Navigating Tax Regime Rules and Deadlines
One of the most critical aspects of ITR filing for salaried taxpayers in AY 2026-27 is the choice between the Old and New Tax Regimes. By default, the New Tax Regime is the standard selection. If you intend to stick with the Old Regime to claim deductions like 80C, 80D, or HRA, you must proactively opt-out during the filing process.
The Default New Tax Regime
The New Tax Regime offers lower tax rates but removes most popular deductions. For AY 2026-27, the slab rates have been optimized to provide more relief to middle-income earners. It is vital to use a calculator to compare both regimes before making a final decision, as the choice made at the time of filing is what the department will consider final for that assessment year.
The 31st July 2026 Deadline
Filing your return by 31st July 2026 is non-negotiable if you wish to avoid late filing fees under Section 234F and interest on unpaid taxes. Filing within the deadline also allows you to carry forward capital losses to future years, a benefit that is lost if the return is filed late.
Key Points to Remember Before Filing Your Return
Preparation is the cornerstone of accurate tax compliance. Before you log in to the e-filing portal, ensure you have gathered all necessary documentation to support your ITR filing for salaried taxpayers in AY 2026-27. Relying solely on the employer’s Form 16 might lead to omissions of other income sources like interest from savings accounts or fixed deposits.
- Reconcile AIS and TIS: The Annual Information Statement (AIS) is your financial mirror.
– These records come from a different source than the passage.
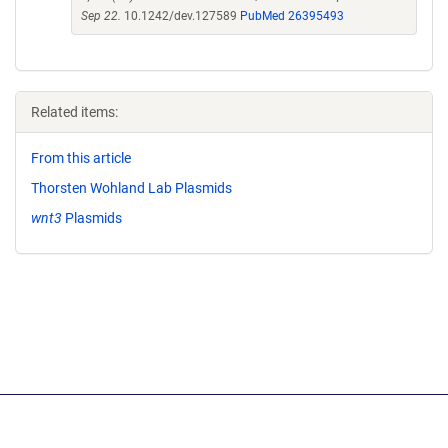
Sep 22.
10.1242/dev.127589
PubMed 26395493
Related items:
From this article
Thorsten Wohland Lab Plasmids
wnt3
Plasmids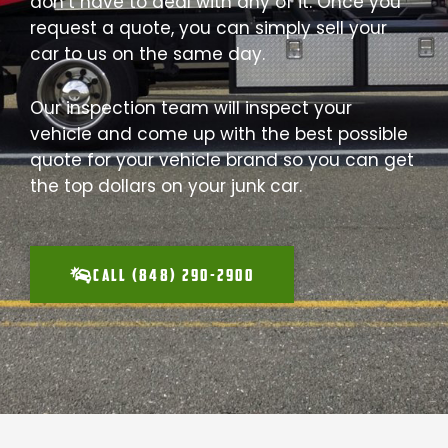
don’t have to deal with any of it. Once you
request a quote, you can simply sell your
car to us on the same day.
Our inspection team will inspect your
vehicle and come up with the best possible
quote for your vehicle brand so you can get
the top dollars on your junk car.
CALL (848) 290-2900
Ensure every transaction listed there matches your bank statements.
- Check Form 26AS: Verify that the TDS deducted by your employer and banks is correctly reflecting in your 26AS to claim the full credit.
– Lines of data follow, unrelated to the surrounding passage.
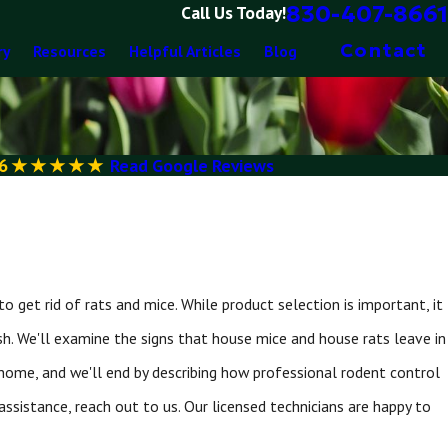
830-407-8661
Call Us Today!
Contact
ry
Resources
Helpful Articles
Blog
6
Read Google Reviews
 get rid of rats and mice. While product selection is important, it
sh. We'll examine the signs that house mice and house rats leave in
 home, and we'll end by describing how professional rodent control
assistance, reach out to us. Our licensed technicians are happy to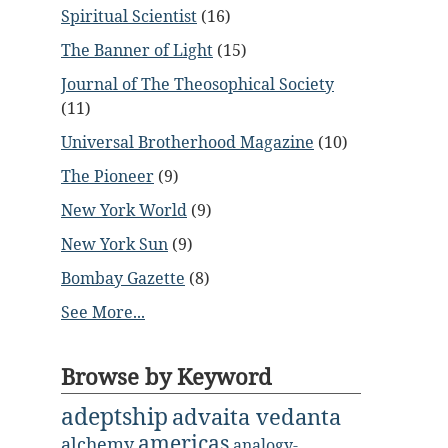
Spiritual Scientist
(16)
The Banner of Light
(15)
Journal of The Theosophical Society
(11)
Universal Brotherhood Magazine
(10)
The Pioneer
(9)
New York World
(9)
New York Sun
(9)
Bombay Gazette
(8)
See More...
Browse by Keyword
adeptship
advaita vedanta
americas
alchemy
analogy-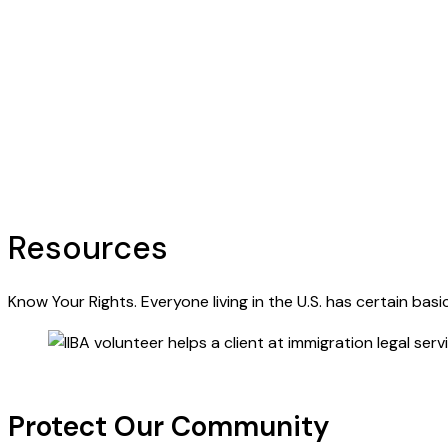
Resources
Know Your Rights. Everyone living in the U.S. has certain bas
Protect Our Community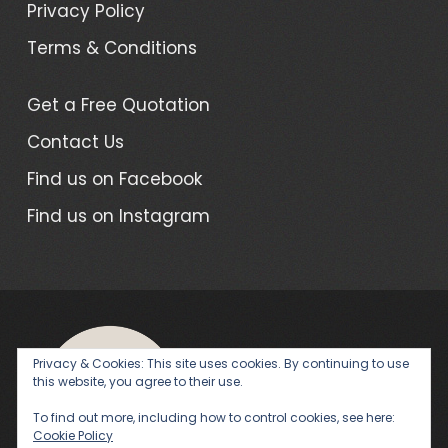
Privacy Policy
Terms & Conditions
Get a Free Quotation
Contact Us
Find us on Facebook
Find us on Instagram
Privacy & Cookies: This site uses cookies. By continuing to use
this website, you agree to their use.
|
WordPress Theme - Total
by
To find out more, including how to control cookies, see here:
Cookie Policy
- Declare All Exemptions: Ensure that the Standard Deduction of ₹50,000 (or as applicable) is claimed, as it is now available under both regimes.
- Bank Account Validation: Ensure your bank account is pre-validated on the portal to receive your tax refund without delays.
Understanding these updates ensures that you remain compliant while optimizing your tax liability. If you find the process complex, seeking professional advice can prevent costly errors and potential scrutiny from the department.